Search code examples
elasticsearchkuberneteslogstashkubernetes-helmfluent-bit

Elasticsearch Dynamic Field Mapping and JSON Dot Notation


I'm trying to write logs to an Elasticsearch index from a Kubernetes cluster. Fluent-bit is being used to read stdout and it enriches the logs with metadata including pod labels. A simplified example log object is

{
  "log": "This is a log message.",
  "kubernetes": {
    "labels": {
      "app": "application-1"
    }
  }
}

The problem is that a few other applications deployed to the cluster have labels of the following format:

{
  "log": "This is another log message.",
  "kubernetes": {
    "labels": {
      "app.kubernetes.io/name": "application-2"
    }
  }
}

These applications are installed via Helm charts and the newer ones are following the label and selector conventions as laid out here. The naming convention for labels and selectors was updated in Dec 2018, seen here, and not all charts have been updated to reflect this.
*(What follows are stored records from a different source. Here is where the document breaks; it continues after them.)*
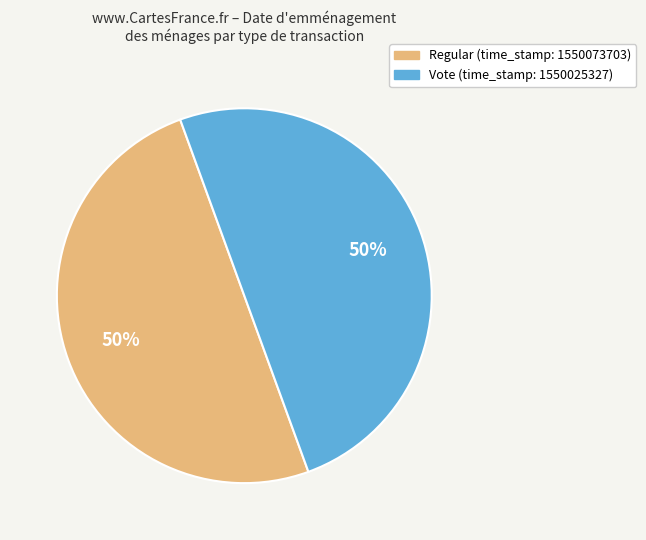

To the nearest percent, what is the average slice percentage?

50%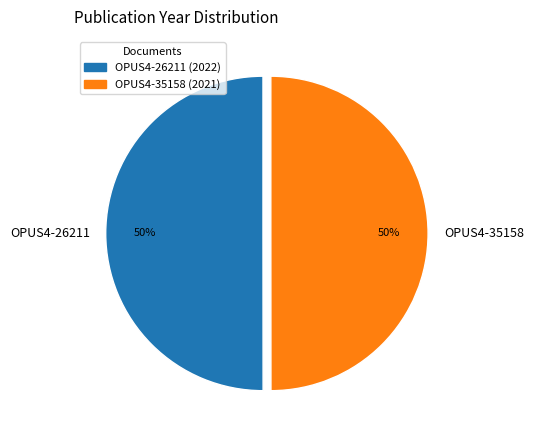

What is the ratio of the value at OPUS4-35158 to the value at OPUS4-26211?

1.0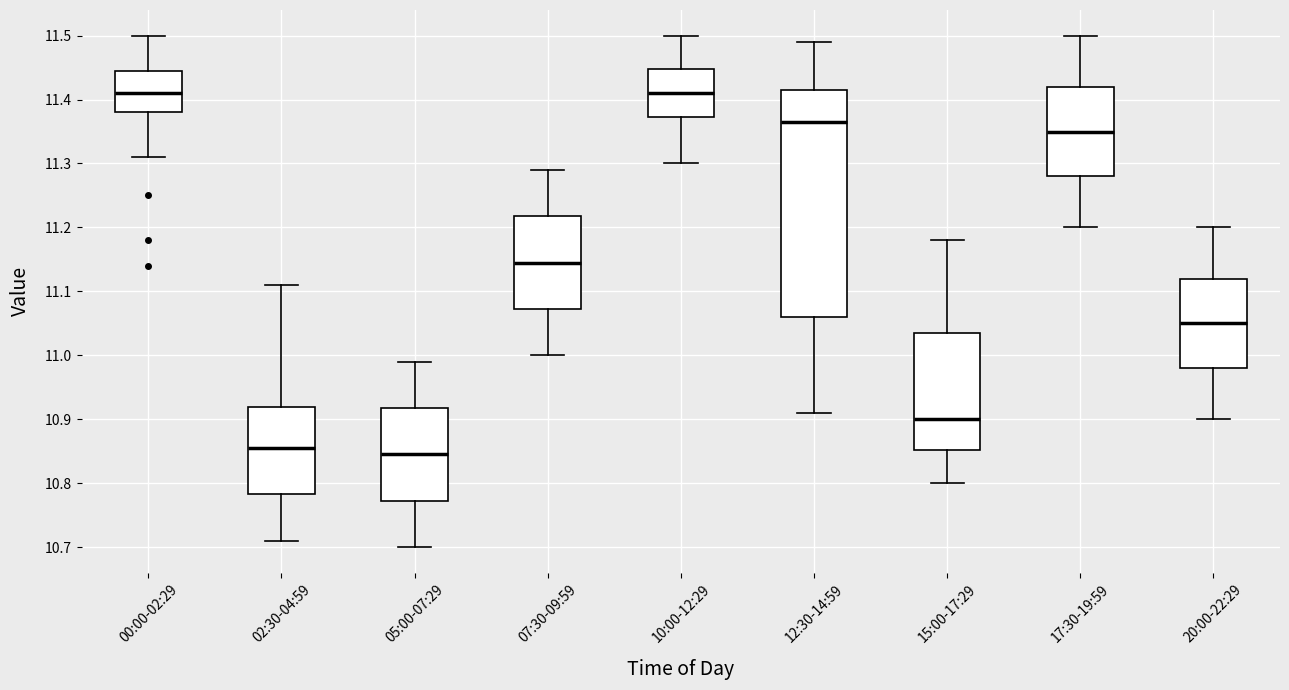

Where does the upper whisker of the box for 02:30-04:59 end on the y-axis? The values are not printed on the chart, so give them approximately, as read against the axis.

11.11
The end result of this is that depending on which type of label format makes it into an Elastic index first, trying to send the other type in will throw a mapping exception. If I create a new empty index and send in the namespaced label first, attempting to log the simple app label will throw this exception:

object mapping for [kubernetes.labels.app] tried to parse field [kubernetes.labels.app] as object, but found a concrete value

The opposite situation, posting the namespaced label second, results in this exception:

Could not dynamically add mapping for field [kubernetes.labels.app.kubernetes.io/name]. Existing mapping for [kubernetes.labels.app] must be of type object but found [text].

What I suspect is happening is that Elasticsearch sees the periods in the field name as JSON dot notation and is trying to flesh it out as an object. I was able to find this PR from 2015 which explicitly disallows periods in field names however it seems to have been reversed in 2016 with this PR. There is also this multi-year thread from 2015-2017 discussing this issue but I was unable to find anything recent involving the latest versions.

My current thoughts on moving forward is to standardize the Helm charts we are using to have all of the labels use the same convention. This seems like a band-aid on the underlying issue though which is that I feel like I'm missing something obvious in the configuration of Elasticsearch and dynamic field mappings.

Any help here would be appreciated.


Solution

  • I opted to use the Logstash mutate filter with the rename option as described here:

    https://www.elastic.co/guide/en/logstash/current/plugins-filters-mutate.html#plugins-filters-mutate-rename

    The end result looked something like this:

    filter {
      mutate {
        '[kubernetes][labels][app]'   => '[kubernetes][labels][app.kubernetes.io/name]'
        '[kubernetes][labels][chart]' => '[kubernetes][labels][helm.sh/chart]'
      }
    }